The questions were practically identical, but the answers people gave to them were -- and are -- wildly different. People would say they would pay two grand for the antidote, for instance, but would need to be paid half a million dollars to expose themselves to the virus. "Economic theory is not alone in saying that the answers should be identical," writes Thaler. "Logical consistency demands it. … To an economist, these findings are somewhere between puzzling and preposterous. I showed them to (his thesis adviser) and he told me to stop wasting my time and get back to work on my thesis."
Instead, Thaler began to keep a list of things that people did that made a mockery of economic models of rational choice. There was the guy who planned to go to the football game, changed his mind when he saw it was snowing, and then, when he realized he had already bought the ticket, changed his mind again. There was the other guy who refused to pay $10 to have someone mow his lawn but wouldn't accept $20 to mow his neighbor's. There was the woman who drove 10 minutes to a store in order to save $10 on a $45 clock radio but wouldn't drive the same amount of time to save $10 on a $495 television. There were the people Thaler invited over to dinner, to whom he offered, before dinner, a giant bowl of nuts. They ate so many nuts they had no appetite for the far more appealing meal.
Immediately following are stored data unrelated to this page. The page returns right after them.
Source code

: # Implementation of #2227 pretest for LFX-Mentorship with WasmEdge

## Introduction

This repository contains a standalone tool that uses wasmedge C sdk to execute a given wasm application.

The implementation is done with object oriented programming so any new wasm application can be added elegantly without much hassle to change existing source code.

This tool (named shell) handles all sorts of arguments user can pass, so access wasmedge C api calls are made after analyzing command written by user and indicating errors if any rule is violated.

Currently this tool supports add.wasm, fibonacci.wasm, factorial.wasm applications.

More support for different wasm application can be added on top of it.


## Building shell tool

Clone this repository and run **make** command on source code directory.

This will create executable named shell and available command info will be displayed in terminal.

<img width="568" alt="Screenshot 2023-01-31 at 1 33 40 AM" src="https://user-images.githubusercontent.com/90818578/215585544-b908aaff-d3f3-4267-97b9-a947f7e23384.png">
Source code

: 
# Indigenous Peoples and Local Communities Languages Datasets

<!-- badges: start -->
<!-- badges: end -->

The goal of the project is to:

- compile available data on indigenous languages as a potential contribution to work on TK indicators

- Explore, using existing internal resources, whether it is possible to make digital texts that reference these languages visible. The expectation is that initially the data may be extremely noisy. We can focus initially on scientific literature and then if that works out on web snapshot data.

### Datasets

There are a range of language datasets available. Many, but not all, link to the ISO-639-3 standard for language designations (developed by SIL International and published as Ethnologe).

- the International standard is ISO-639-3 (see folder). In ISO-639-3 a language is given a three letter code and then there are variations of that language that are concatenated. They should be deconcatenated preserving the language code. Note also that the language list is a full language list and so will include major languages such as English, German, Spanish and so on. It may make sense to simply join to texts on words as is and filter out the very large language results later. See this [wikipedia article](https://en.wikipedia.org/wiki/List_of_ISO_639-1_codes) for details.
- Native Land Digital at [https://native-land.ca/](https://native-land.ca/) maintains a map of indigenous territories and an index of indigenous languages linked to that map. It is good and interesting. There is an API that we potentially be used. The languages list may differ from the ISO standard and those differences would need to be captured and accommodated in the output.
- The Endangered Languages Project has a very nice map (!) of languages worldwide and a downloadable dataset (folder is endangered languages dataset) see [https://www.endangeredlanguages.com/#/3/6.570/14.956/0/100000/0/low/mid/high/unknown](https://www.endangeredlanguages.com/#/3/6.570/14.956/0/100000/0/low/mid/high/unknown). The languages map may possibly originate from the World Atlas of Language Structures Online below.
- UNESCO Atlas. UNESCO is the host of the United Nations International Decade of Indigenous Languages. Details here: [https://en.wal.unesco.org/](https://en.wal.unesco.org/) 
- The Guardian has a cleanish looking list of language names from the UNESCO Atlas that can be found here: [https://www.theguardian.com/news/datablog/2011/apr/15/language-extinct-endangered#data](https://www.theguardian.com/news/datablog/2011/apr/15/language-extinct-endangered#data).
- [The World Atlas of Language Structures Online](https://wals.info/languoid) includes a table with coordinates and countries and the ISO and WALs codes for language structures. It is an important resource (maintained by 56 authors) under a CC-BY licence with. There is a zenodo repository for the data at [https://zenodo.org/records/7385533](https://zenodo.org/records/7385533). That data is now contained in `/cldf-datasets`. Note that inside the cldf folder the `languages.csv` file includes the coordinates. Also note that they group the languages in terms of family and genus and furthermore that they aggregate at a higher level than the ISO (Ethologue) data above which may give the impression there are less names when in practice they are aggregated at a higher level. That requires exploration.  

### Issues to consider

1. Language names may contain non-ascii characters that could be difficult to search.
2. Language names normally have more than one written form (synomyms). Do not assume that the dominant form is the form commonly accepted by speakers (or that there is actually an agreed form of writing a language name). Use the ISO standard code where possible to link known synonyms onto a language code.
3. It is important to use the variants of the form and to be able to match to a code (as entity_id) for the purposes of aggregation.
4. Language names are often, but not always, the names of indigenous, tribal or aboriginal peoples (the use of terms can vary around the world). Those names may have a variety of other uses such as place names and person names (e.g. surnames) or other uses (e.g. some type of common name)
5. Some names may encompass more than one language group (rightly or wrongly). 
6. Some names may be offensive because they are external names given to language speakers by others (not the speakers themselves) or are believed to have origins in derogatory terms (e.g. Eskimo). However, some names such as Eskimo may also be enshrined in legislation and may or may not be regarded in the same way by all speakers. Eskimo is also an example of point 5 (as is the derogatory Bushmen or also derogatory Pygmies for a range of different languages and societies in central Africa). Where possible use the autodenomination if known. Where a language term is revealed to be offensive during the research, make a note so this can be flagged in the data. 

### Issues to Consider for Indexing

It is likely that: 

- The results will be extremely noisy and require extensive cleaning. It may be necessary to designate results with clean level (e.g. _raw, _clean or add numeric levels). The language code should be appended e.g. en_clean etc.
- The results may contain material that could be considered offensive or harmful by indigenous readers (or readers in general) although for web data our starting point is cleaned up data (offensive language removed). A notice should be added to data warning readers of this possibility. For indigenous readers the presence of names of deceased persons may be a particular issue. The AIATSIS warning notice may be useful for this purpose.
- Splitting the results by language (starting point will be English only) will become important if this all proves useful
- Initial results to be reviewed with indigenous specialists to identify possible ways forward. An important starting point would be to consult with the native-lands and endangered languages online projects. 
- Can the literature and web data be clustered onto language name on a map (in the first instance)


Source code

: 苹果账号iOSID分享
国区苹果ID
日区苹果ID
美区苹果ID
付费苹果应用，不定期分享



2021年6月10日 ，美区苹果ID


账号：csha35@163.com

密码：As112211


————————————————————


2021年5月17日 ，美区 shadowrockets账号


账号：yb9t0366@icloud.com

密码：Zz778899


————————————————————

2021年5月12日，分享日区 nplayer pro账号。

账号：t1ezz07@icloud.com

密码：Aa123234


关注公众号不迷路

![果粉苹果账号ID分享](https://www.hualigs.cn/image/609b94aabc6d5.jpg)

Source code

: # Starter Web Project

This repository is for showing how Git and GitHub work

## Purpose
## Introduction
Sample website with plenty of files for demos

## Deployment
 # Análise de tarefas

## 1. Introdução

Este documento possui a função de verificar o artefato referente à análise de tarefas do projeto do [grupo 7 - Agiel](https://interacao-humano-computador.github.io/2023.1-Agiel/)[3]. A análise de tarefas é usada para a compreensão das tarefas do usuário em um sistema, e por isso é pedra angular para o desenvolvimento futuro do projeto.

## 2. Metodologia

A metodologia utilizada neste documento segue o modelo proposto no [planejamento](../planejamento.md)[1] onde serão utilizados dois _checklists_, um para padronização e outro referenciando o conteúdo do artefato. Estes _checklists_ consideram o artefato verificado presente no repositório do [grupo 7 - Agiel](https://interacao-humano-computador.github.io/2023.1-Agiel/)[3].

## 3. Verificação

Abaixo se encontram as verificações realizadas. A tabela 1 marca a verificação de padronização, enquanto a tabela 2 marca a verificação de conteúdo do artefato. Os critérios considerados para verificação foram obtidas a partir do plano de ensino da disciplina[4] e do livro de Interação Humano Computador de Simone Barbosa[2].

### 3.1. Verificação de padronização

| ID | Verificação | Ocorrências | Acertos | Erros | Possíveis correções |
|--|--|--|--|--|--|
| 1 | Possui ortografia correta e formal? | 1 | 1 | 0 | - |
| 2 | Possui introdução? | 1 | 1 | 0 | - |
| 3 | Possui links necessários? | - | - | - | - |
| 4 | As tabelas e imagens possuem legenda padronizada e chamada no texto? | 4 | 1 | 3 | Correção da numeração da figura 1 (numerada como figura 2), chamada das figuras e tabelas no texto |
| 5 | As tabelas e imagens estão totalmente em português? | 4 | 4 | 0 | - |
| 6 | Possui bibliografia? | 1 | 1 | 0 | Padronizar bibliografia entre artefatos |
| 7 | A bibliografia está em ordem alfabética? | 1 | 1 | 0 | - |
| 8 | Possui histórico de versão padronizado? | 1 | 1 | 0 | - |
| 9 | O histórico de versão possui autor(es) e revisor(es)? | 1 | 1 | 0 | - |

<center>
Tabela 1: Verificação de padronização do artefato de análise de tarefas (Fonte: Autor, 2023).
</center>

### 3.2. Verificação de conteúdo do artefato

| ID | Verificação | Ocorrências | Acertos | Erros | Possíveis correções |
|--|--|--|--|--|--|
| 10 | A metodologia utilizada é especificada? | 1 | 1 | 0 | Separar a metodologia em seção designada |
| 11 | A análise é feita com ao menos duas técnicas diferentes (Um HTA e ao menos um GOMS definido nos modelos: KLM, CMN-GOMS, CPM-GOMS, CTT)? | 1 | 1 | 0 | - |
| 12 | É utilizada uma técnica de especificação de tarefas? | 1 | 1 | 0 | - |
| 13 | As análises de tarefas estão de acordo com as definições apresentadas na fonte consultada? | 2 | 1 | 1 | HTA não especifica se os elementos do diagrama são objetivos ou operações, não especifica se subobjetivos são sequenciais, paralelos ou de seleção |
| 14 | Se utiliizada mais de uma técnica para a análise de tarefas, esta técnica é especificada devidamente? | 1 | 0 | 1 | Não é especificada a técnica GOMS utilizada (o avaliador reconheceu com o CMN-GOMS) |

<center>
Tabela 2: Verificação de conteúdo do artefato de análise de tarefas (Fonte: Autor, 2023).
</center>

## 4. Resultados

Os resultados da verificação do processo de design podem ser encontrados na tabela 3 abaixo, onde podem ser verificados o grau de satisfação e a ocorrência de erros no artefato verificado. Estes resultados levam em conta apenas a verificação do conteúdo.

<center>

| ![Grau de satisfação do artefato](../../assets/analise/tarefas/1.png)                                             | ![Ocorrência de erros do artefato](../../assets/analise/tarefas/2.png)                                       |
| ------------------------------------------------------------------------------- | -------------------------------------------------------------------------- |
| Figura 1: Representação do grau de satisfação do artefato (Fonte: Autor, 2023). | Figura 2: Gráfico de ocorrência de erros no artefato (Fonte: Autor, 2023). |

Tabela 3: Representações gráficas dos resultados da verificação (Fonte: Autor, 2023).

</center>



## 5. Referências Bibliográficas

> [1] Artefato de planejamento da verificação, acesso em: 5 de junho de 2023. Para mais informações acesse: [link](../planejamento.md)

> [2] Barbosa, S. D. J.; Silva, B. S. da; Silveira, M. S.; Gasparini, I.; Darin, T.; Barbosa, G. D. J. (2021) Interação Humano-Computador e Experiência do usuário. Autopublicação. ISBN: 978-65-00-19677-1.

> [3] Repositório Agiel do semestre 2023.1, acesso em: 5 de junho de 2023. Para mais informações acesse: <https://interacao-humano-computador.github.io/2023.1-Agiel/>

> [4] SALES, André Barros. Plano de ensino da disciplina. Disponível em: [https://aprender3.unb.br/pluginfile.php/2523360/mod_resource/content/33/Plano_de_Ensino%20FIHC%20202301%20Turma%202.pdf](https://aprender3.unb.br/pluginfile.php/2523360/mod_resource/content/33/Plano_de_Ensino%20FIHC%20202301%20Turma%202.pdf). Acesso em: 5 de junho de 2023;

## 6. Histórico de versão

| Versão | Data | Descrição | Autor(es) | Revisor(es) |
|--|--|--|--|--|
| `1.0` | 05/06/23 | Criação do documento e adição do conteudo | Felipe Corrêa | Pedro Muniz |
The next time they came to dinner Thaler didn't offer nuts -- and his guests were happier.
And so on. People who read Thaler's list might well just shrug and say, "there isn’t anything here that any good used car salesman doesn't know." That's the point: It's obvious to anyone who pays any attention at all to himself or his fellow human beings that we are not maximizers, or optimizers, or logical, or even all that sensible. In the early 1970s, when Thaler was a student, his professors didn't argue that human beings were perfectly rational. They argued that human irrationality didn't matter, for the purpose of economic theory, because it wasn't systematic. It could be treated as self-cancelling noise.
Enter Amos Tversky and Daniel Kahneman, psychologists at the Hebrew University in Jerusalem. Together, in the late 1960s, they had set off to confirm their suspicion that the weird self-defeating stuff that people do isn't random and inexplicable but fundamental to human nature. More to the point, human beings were not just occasionally irrational, but systematically irrational. They had predictable biases -- for instance, they were inclined to draw radical conclusions from tiny amounts of information. Their preferences were unstable. When faced with a choice between two things, they responded not to the things themselves but to descriptions of those things. Perhaps most significantly, people responded very differently when a choice was framed as a loss than when it was framed as a gain. Tell a person that he had a 95 percent chance of surviving some medical procedure and he was far more likely to submit to it than if you told him he had a 5 percent chance of dying.
Tversky and Kahneman's work sold a generation of intellectuals, including a lot of smart young economists, on a new model of human nature. Thaler, for his part, didn't need to be sold: the Israelis had him at hello. He took their work, and championed them, and created an entire field.
Twenty years ago, after Thaler was given a tenured job at the University of Chicago, a newspaper reporter asked an older, more distinguished Chicago economist, who clearly saw little of use in behavioral economics, why he hadn't blocked Thaler's appointment. "Because each generation has got to make its own mistakes," he said. Today Thaler is the president of the American Economic Association, and a perennial candidate for the Nobel. His rise may be just another example of the power of human misjudgment. Or he might be onto something. Either way, he's been wildly disruptive.